Lesson 29: Introduction to Orchestration (Why Kubernetes/Swarm?)
Docker and Docker Compose are excellent tools for development and small-scale deployments. However, managing containers in a production environment at scale introduces new complexities that require Orchestration tools.
The Orchestration Problem
Imagine running your application across 10 or 100 physical or virtual servers (a cluster). What happens when:
- Scaling: Demand increases, and you need to launch 50 new containers immediately.
- Availability: A server crashes, and you need the containers running on it to be instantly restarted on a healthy server.
- Load Balancing: Traffic needs to be evenly distributed across all 50 container instances.
- Updates: You need to deploy a new version without downtime (rolling updates).
Docker Compose cannot handle these challenges across multiple hosts.

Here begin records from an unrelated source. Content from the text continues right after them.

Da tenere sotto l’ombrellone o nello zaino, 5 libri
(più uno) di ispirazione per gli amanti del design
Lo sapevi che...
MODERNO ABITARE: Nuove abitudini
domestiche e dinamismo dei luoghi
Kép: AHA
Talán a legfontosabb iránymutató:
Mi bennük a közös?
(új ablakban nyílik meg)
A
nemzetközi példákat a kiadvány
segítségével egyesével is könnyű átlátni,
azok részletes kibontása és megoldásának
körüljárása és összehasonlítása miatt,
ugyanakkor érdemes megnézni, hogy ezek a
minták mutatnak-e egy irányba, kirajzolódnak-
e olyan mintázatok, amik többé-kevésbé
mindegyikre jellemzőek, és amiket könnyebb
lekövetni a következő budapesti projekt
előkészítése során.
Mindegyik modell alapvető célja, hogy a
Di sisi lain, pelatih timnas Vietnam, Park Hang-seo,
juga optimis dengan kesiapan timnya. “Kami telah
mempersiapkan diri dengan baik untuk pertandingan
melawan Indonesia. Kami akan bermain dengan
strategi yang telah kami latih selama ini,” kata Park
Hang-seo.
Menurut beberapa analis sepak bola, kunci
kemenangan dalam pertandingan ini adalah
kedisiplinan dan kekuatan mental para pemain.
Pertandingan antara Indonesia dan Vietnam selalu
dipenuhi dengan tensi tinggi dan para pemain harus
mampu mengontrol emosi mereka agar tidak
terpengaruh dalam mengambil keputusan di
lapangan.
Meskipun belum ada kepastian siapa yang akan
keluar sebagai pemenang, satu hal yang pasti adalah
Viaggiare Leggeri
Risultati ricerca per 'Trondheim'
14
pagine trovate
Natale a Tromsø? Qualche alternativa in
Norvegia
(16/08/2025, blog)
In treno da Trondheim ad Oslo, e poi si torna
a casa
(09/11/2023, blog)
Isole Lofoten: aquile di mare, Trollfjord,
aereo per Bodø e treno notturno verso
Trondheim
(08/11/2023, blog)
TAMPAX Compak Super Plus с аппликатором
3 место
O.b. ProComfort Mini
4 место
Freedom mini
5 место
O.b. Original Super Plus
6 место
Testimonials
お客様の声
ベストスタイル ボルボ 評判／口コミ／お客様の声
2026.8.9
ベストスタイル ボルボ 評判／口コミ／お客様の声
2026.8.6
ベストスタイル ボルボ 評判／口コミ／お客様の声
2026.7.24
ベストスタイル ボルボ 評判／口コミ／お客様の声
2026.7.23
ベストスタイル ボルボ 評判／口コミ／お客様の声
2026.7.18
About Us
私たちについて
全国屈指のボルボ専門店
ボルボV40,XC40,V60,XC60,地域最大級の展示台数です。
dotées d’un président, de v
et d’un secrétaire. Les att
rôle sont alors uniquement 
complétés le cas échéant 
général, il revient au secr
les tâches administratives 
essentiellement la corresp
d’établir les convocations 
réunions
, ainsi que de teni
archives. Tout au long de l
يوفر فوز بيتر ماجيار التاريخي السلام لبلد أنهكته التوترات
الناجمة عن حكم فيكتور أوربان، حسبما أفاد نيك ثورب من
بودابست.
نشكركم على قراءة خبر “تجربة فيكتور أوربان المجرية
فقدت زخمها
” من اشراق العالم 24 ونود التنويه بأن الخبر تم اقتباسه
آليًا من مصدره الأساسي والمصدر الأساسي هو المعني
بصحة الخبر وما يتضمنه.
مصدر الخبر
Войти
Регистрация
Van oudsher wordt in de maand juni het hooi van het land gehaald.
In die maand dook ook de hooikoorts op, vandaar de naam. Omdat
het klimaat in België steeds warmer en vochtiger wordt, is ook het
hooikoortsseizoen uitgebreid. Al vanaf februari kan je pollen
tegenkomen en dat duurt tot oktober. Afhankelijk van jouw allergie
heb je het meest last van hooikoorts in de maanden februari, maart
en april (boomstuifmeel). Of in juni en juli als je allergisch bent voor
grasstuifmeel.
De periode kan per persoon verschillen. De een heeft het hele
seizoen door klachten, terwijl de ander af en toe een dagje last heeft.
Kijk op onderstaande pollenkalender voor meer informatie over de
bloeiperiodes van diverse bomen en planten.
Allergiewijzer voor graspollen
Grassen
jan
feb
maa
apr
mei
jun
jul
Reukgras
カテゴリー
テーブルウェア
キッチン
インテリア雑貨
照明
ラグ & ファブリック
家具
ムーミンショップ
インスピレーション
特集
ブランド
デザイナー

Introducing Container Orchestrators
Orchestrators are systems designed to automate the deployment, scaling, management, and networking of containers.
Key Players:
- Kubernetes (K8s): The industry standard, highly complex, powerful, and vendor-neutral.
- Docker Swarm: Docker's native, simpler orchestration tool, integrated directly into the Docker engine.

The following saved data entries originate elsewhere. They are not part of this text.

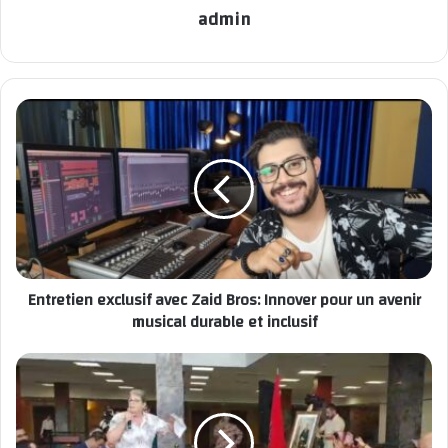
accédant, lors de la saison 2025, à la prestigieuse division du
admin
championnat marocain.
Mohamed LOKHNATI
PH/ Az-Eddine MAHFOUDI
L'USYM célèbre sa montée en division d'élite
Entretien exclusif avec Zaid Bros: Innover pour un avenir
musical durable et inclusif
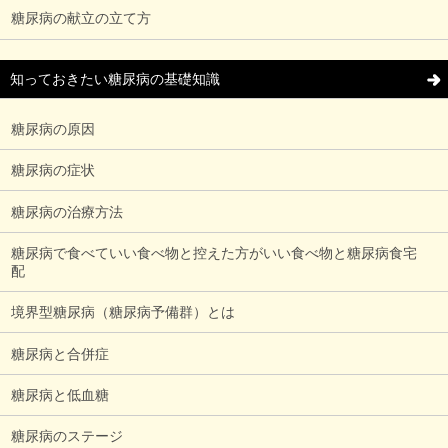
糖尿病の献立の立て方
知っておきたい糖尿病の基礎知識
糖尿病の原因
糖尿病の症状
糖尿病の治療方法
糖尿病で食べていい食べ物と控えた方がいい食べ物と糖尿病食宅
配
境界型糖尿病（糖尿病予備群）とは
糖尿病と合併症
糖尿病と低血糖
糖尿病のステージ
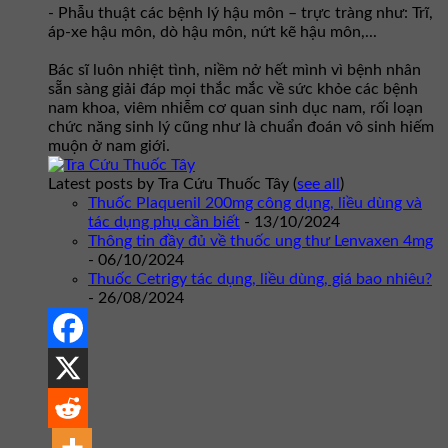
- Phẫu thuật các bệnh lý hậu môn – trực tràng như: Trĩ,
áp-xe hậu môn, dò hậu môn, nứt kẽ hậu môn,...
Bác sĩ luôn nhiệt tình, niềm nở hết mình vì bệnh nhân
sẵn sàng giải đáp mọi thắc mắc về sức khỏe các bệnh
nam khoa, viêm nhiễm cơ quan sinh dục nam, rối loạn
chức năng sinh lý cũng như là chuẩn đoán vô sinh hiếm
muộn ở nam giới.
Latest posts by Tra Cứu Thuốc Tây
(
see all
)
Thuốc Plaquenil 200mg công dụng, liều dùng và
tác dụng phụ cần biết
- 13/10/2024
Thông tin đầy đủ về thuốc ung thư Lenvaxen 4mg
- 06/10/2024
Thuốc Cetrigy tác dụng, liều dùng, giá bao nhiêu?
- 26/08/2024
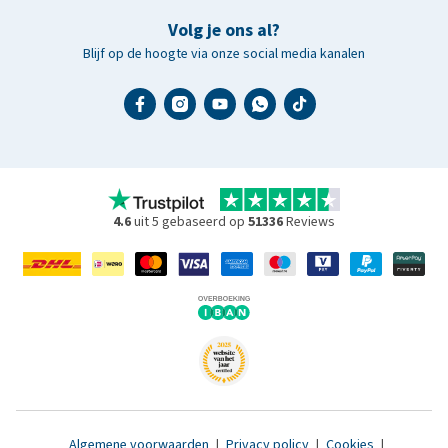
Volg je ons al?
Blijf op de hoogte via onze social media kanalen
4.6
uit 5 gebaseerd op
51336
Reviews
Algemene voorwaarden
|
Privacy policy
|
Cookies
|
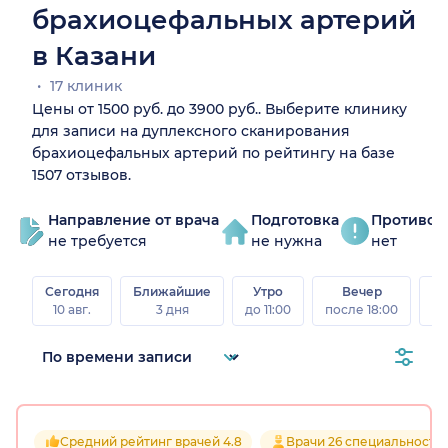
брахиоцефальных артерий
в Казани
17 клиник
Цены от 1500 руб. до 3900 руб.. Выберите клинику
для записи на дуплексного сканирования
брахиоцефальных артерий по рейтингу на базе
1507 отзывов.
Направление от врача
Подготовка
Противоп
не требуется
не нужна
нет
Сегодня
Ближайшие
Утро
Вечер
10 авг.
3 дня
до 11:00
после 18:00
15 
Средний рейтинг врачей 4.8
Врачи 26 специальносте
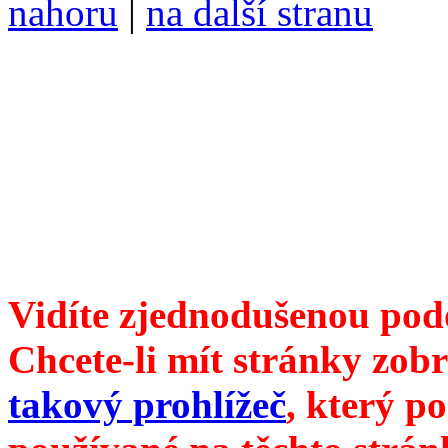
nahoru
|
na další stranu
Divoké víno 133/2024 vyšl
6099 ❖ samozvaný šéfreda
104 00 Praha 10, Hájek 88
redakce@divokevino.cz
vyjde 19. listopadu 2024
Vidíte zjednodušenou pod
Chcete-li mít stránky zobr
takový prohlížeč
, který p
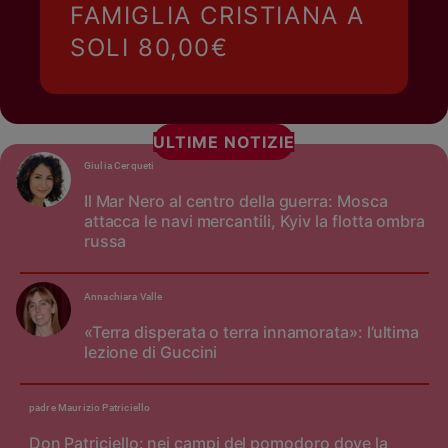
FAMIGLIA CRISTIANA A
SOLI 80,00€
ULTIME NOTIZIE
Giulia Cerqueti
Il Mar Nero al centro della guerra: Mosca
attacca le navi mercantili, Kyiv la flotta ombra
russa
Annachiara Valle
«Terra disperata o terra innamorata»: l’ultima
lezione di Guccini
padre Maurizio Patriciello
Don Patriciello: nei campi del pomodoro dove la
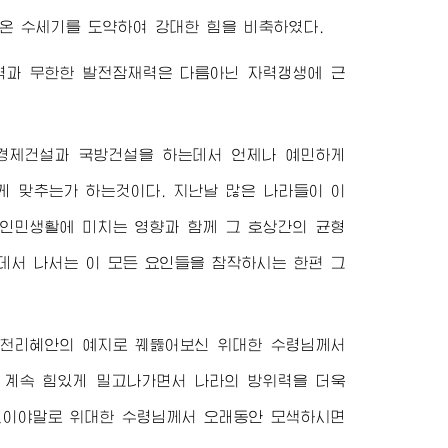
온 수세기를 도약하여 강대한 힘을 비축하였다.
력과 무한한 발전잠재력은 다름아닌 자력갱생에 근
경제건설과 국방건설을 하는데서 언제나 예민하게
게 맞추는가 하는것이다. 지난날 많은 나라들이 이
 인민생활에 미치는 영향과 함께 그 호상간의 균형
데서 나서는 이 모든 요인들을 참작하시는 한편 그
 천리혜안의 예지로 꿰뚫어보신
위대한
수령님
께서
설을 계속 힘있게 밀고나가면서 나라의 방위력을 더욱
이것이야말로
위대한
수령님
께서 오래동안 모색하시면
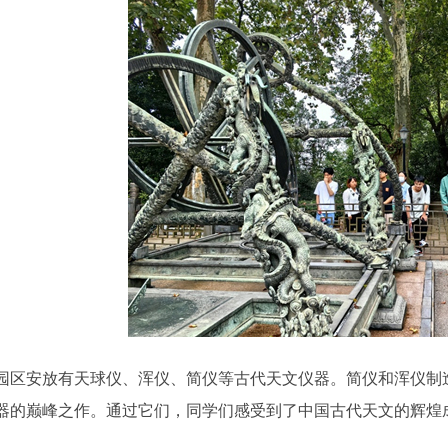
安放有天球仪、浑仪、简仪等古代天文仪器。简仪和浑仪制造于1
器的巅峰之作。通过它们，同学们感受到了中国古代天文的辉煌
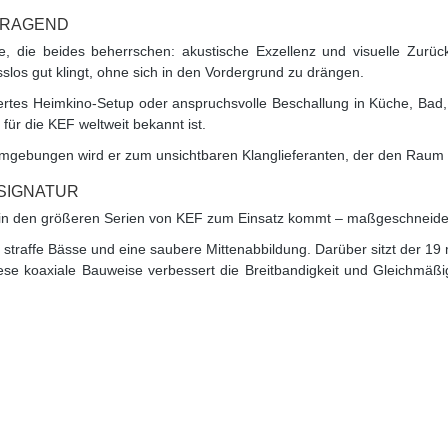
ERRAGEND
e, die beides beherrschen: akustische Exzellenz und visuelle Zur
los gut klingt, ohne sich in den Vordergrund zu drängen.
riertes Heimkino-Setup oder anspruchsvolle Beschallung in Küche, Bad
für die KEF weltweit bekannt ist.
ebungen wird er zum unsichtbaren Klanglieferanten, der den Raum er
SIGNATUR
h in den größeren Serien von KEF zum Einsatz kommt – maßgeschneider
, straffe Bässe und eine saubere Mittenabbildung. Darüber sitzt der
ese koaxiale Bauweise verbessert die Breitbandigkeit und Gleichmäßigke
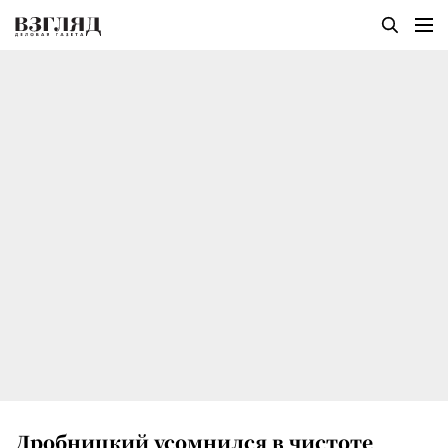
Дробницкий усомнился в чистоте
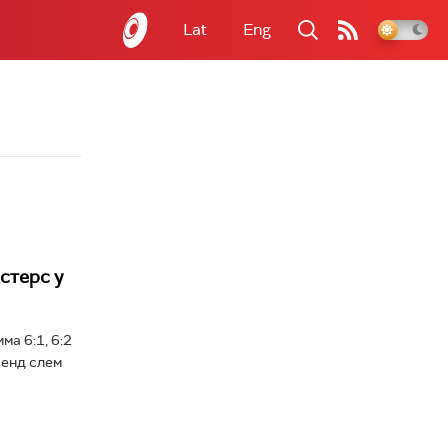
Lat
Eng
стерс у
а 6:1, 6:2
ренд слем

Core Orchestration Concepts
- Cluster: A group of host machines (nodes) managed by the orchestrator.
- Scheduling: Deciding which node a container (or 'Pod' in K8s) should run on, based on resource availability.
- Self-Healing: If a container fails, the orchestrator detects it and automatically restarts a new one.
- Service Discovery: Built-in mechanisms for services to find each other across the cluster.
Moving from docker run to docker compose was a step up; moving from Compose to Kubernetes is the ultimate step into enterprise-level deployment.